Functions resfwdplot, malfwdplot generalized in order to take as input the output of procedures which monitor robust estimators.
The FSDA help folder now contains XML files associated to the functions documentation. This is in view of generating/updating automatically or using a GUI the functions documentation, in html as well as in the function head
FSDA 2016a
Major statistical release. Highlights:
New features added to the tclust function, including determinant restriction and new adjusted BIC criterion for the estimation of the number of groups.
-Added functions for reweighting FSR and FSRB (FSRr and FSRBr).
-Functions FSR, FSRB and FSRH redesigned; a routing implementing the core of the Forward Search algorithm (FSRcore) introduced to avoid code redundancies.
-New function, winsor, to winsor data.
-New function FSMbsb, which will replace FSMbbm.
-New function randindexFS, to evaluate the quality of different clusterings.
-New routines poolClose and poolPrepare introduced to conveniently open and close a pool of parallel workers.
-Several new robust functions to generate, for example, the Tukey Biweigh rho function (HUrho), the tuning constant associated to a certain efficiency (HUeff), the psi functions (HUpsi), its derivative (HUpsider), etc. For a full list, see functions under utilities_stats folder.
Major highlights in the documentations and examples:
-New function, publishFS, introduced to generate documentation pages directly from the .m files.
-New function, makecontentsfileFS, introduced to create a the list of files present in a FSDA folder and/or subfolders. It extends MATLAB function makecontentsfile.
-.mlx files introduced for examples_multivariate and examples_regression
FSDA 2015b
New on 2015b release of the FSDA:
-Function simdataset.m modified to allow the user to simulate outliers from different distributions and b contamination schemes and/or contaminate existing datasets.

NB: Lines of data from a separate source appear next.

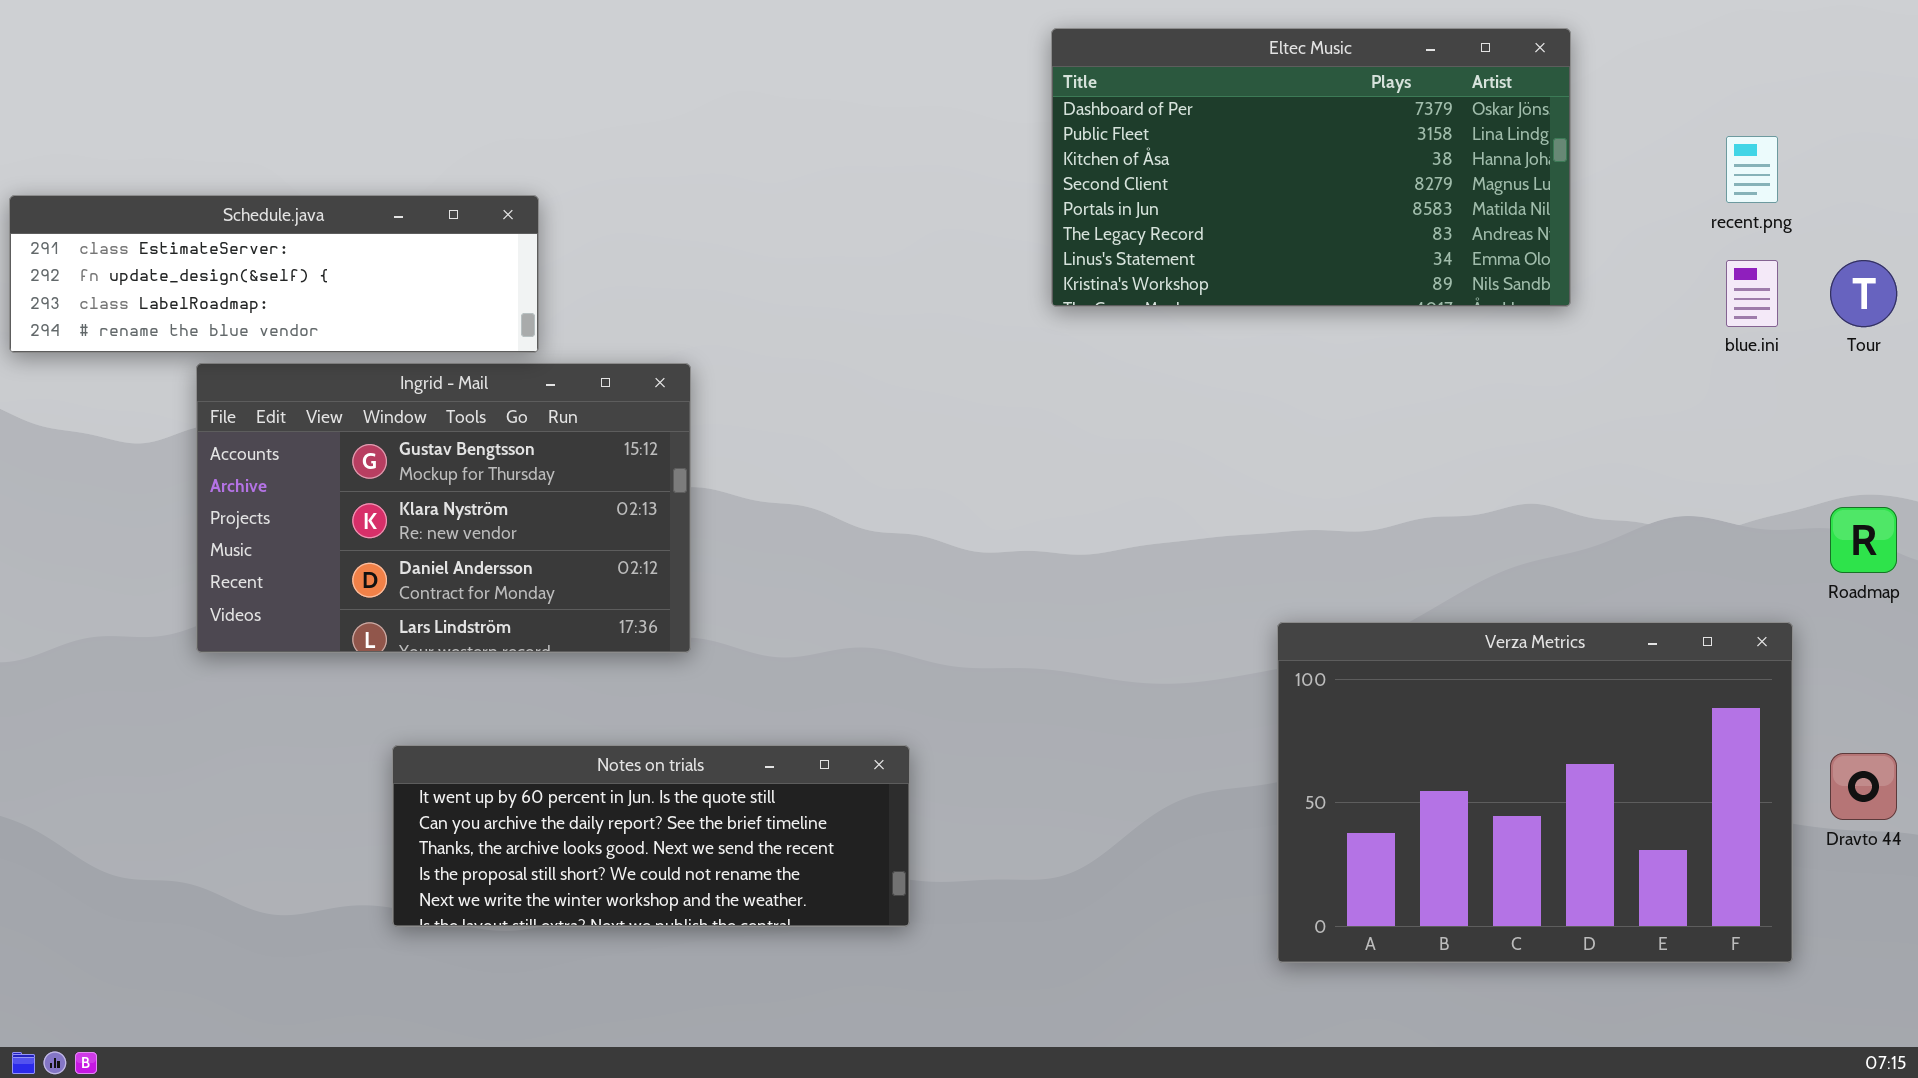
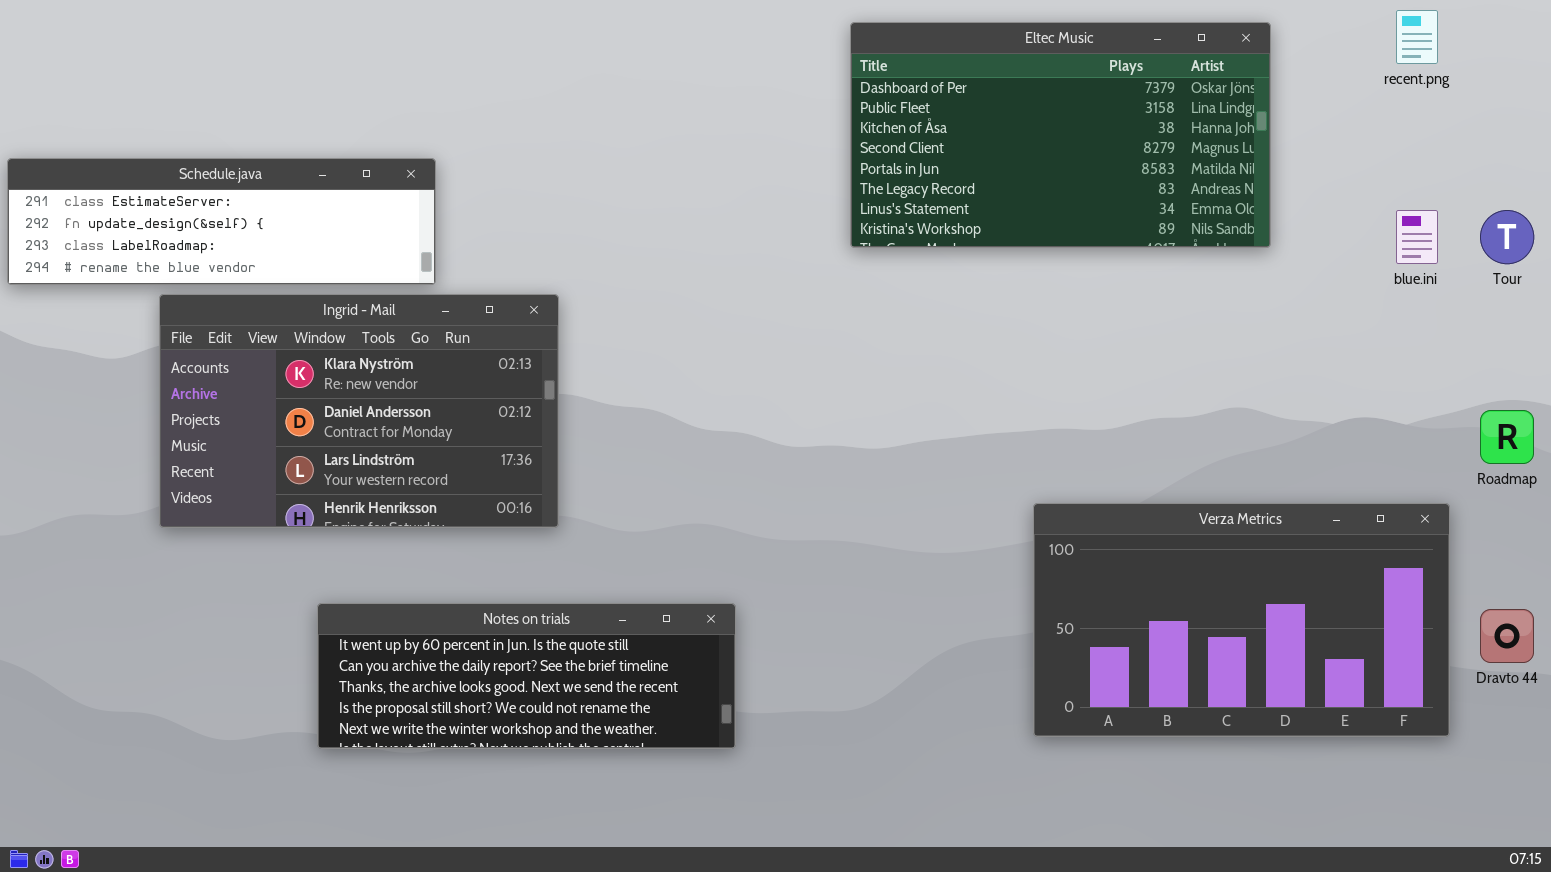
recent.png: [1726,136,1778,203] -> [1396,10,1438,64], moved
Ingrid - Mail: [196,363,691,653] -> [159,294,559,528], scrolled down 1 row
Verza Metrics: [1277,622,1793,963] -> [1033,503,1450,737], resized

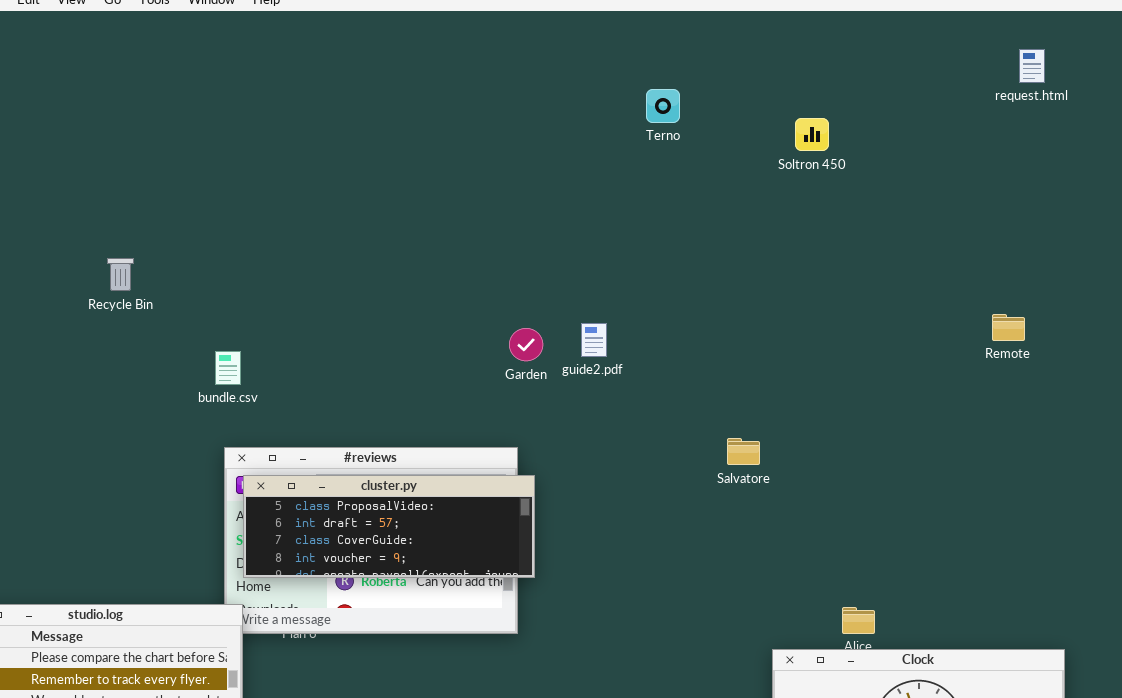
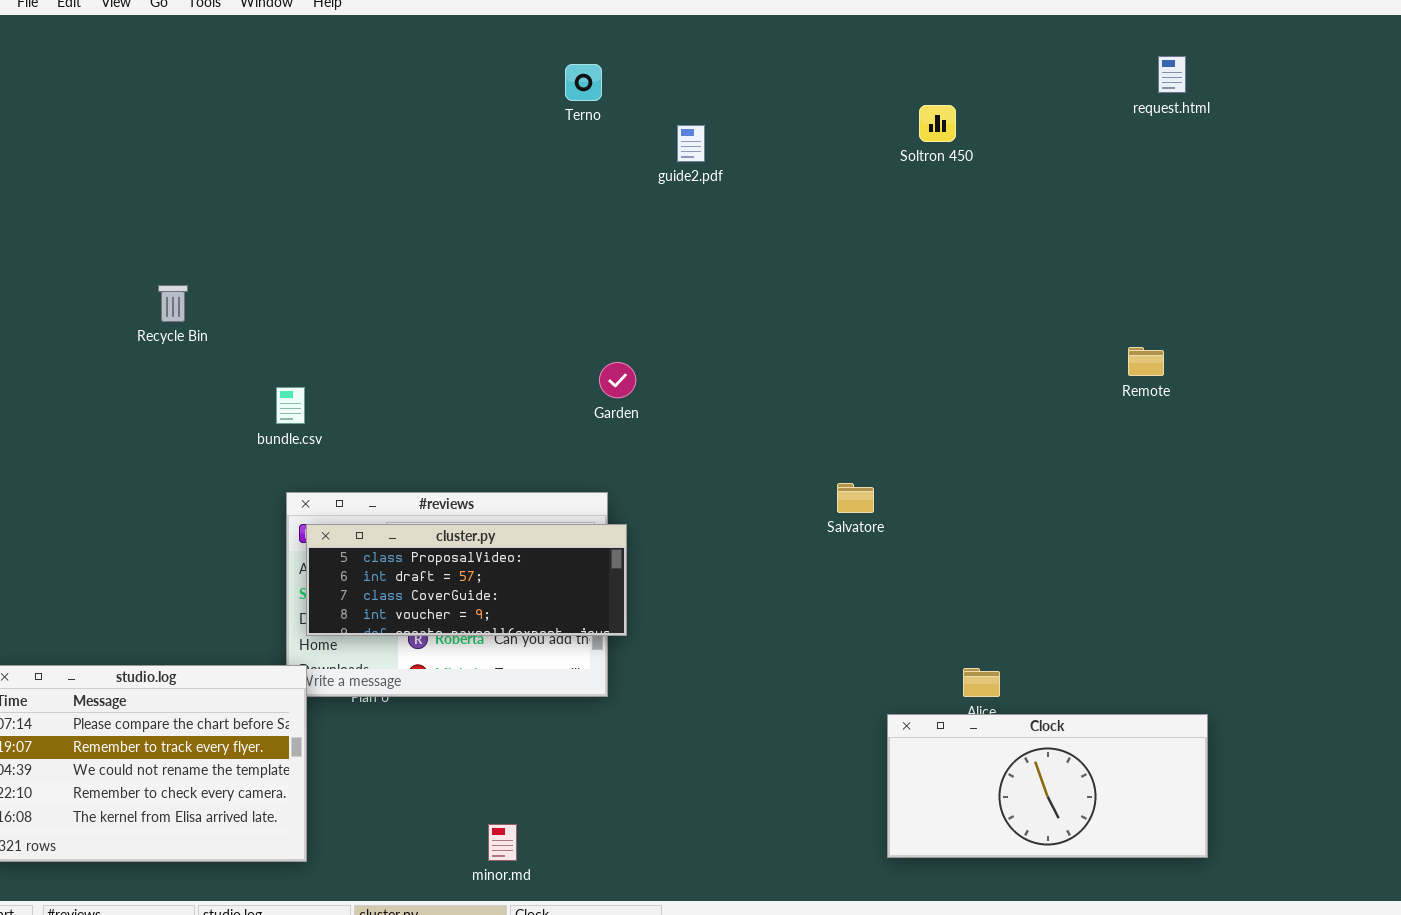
Terno: [646,89,680,123] -> [565,64,602,101], moved
Soltron 450: [795,118,829,151] -> [919,105,956,142], moved
guide2.pdf: [581,323,607,357] -> [677,125,705,162], moved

-New Bayesian regression analysis routines: FSRB.m, FSRBeda.m, FSRBmdr.m, regressB.m.
-In FSReda.m: monitoring of confidence intervals of beta and sigma2.
-In FSRBeda.m: monitoring of HPD (highest posterior density regions) of beta and sigma2.
-New functions for inverse gamma computation: inversegampdf.m, inversegamcdf.m, inversegaminv.m.
-Added functions to monitor units forming subset in heterosckedastic and Bayesian regression: FSRHbsb.m, FSRBbsb.m.
-Added new datasets for Bayesian examples.
-Added option for the robust transformation in the Yeo-Johnson family.
-addFSDA2path.m: modified for compatibility with unix platforms and to address changes in the folder organization of FSDA functions.
-Added routines to compute and visualize robust bivariate boxplot (function boxplotb.m).
-New routine for automatic outlier detection in heteroskedastic regression (FSRH.m).